* Given task
Reproduce the following background passage on hydrogen evolution electrocatalysts word for word, from its heading to its final sentence.

* Document passage
Background

Because of the climate change and environmental pollution caused by fossil fuels usage, exploitation and utilization of clean and renewable energy are the mean way after nowadays [1,2,3,4]. As a clean, renewable and environmentally friendly energy source, hydrogen (H2) has been attracting considerable attention to fulfill human future energy needs [5, 6]. Water electrolysis is a sustainable and clean method to produce H2, and electrocatalysts can enhance the efficiency of water splitting observably [7, 8]. For hydrogen evolution reaction (HER), platinum-based nanomaterials are considered as the best electrocatalysts because of a small Tafel slope, a low overpotential, a slightly negative Gibbs free energy (ΔGH) and a high exchange current density [9, 10], but the scarcity and high cost hamper their industrial scale applications [11]. Therefore, developing effective, earth-abundant and low-cost electrocatalysts is essential for HER [12,13,14].

* Stored data
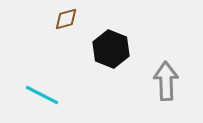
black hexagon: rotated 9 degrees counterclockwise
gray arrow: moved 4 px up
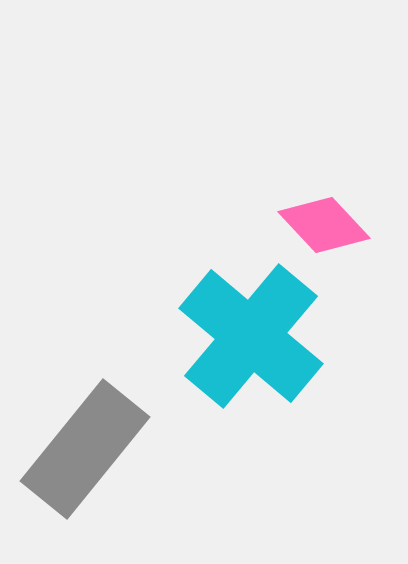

* Output of the exercise
Background

Because of the climate change and environmental pollution caused by fossil fuels usage, exploitation and utilization of clean and renewable energy are the mean way after nowadays [1,2,3,4]. As a clean, renewable and environmentally friendly energy source, hydrogen (H2) has been attracting considerable attention to fulfill human future energy needs [5, 6]. Water electrolysis is a sustainable and clean method to produce H2, and electrocatalysts can enhance the efficiency of water splitting observably [7, 8]. For hydrogen evolution reaction (HER), platinum-based nanomaterials are considered as the best electrocatalysts because of a small Tafel slope, a low overpotential, a slightly negative Gibbs free energy (ΔGH) and a high exchange current density [9, 10], but the scarcity and high cost hamper their industrial scale applications [11]. Therefore, developing effective, earth-abundant and low-cost electrocatalysts is essential for HER [12,13,14].